Bauer in Ceres, im Westen Südafrikas © Rodger Bosch/AFP/Getty Images

Wenn Mao Amis seine Sorgen verdeutlichen will, zeichnet er eine Karte von Südafrika. Der Wasserexperte des World Wildlife Fund (WWF) skizziert darauf die Erhöhungen des Landes, von Kapstadt im Süden, an Durban vorbei, weiter die Küste hinauf. "Hier bleiben die Wolken hängen", sagt er und deutet auf eine Bergkette im Osten. "Weiter im Landesinnern kommt dann kein Regen mehr an."

Amis hat für den WWF untersucht, wie sich die Wasserversorgung des Landes entwickeln wird. Die Prognose des Fachmanns ist düster. Schon heute ist das Wasser in Südafrika ungleich verteilt – und knapp. Gleichzeitig wächst der Bedarf der Industrie, der Landwirtschaft und der Privathaushalte. In 15 bis 20 Jahren, warnt die Welternährungsorganisation der Vereinten Nationen (FAO), könnte es nichts mehr zu verteilen geben. Dann wird der Mangel akut.
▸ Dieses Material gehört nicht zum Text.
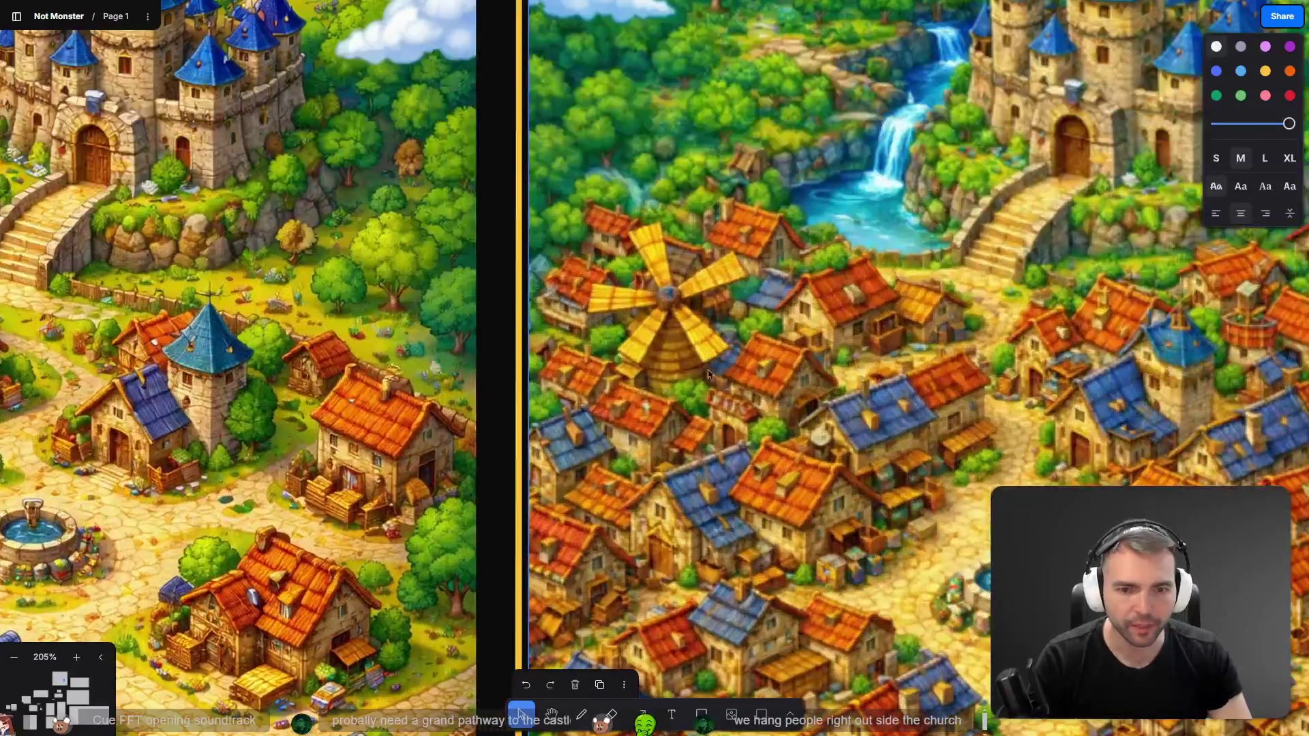
scroll(653, 339, down, 6)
"In Südafrika fallen deutlich weniger Niederschläge als im weltweiten Durchschnitt", sagt Amis. Über das ganze Land hinweg sind es nur knapp 500 Millimeter im Jahr. Die besonders trockenen Regionen im Westen verzeichnen weniger als 100 Millimeter Regen jährlich. Im Südosten hingegen gibt es mehr als genug Wasser – so viel, dass Experten sogar mit Überschwemmungen aufgrund des Klimawandels rechnen. Im Westen des Landes und weiter im Innern könnte der Klimawandel die Trockenheit noch verstärken, sagt Amis. Hier liegen die Hauptstadt Johannesburg, die großen Kohlevorkommen des Landes und auch die Kohlekraftwerke, die Südafrika mit Energie versorgen . Sie alle sind große Wasserkonsumenten.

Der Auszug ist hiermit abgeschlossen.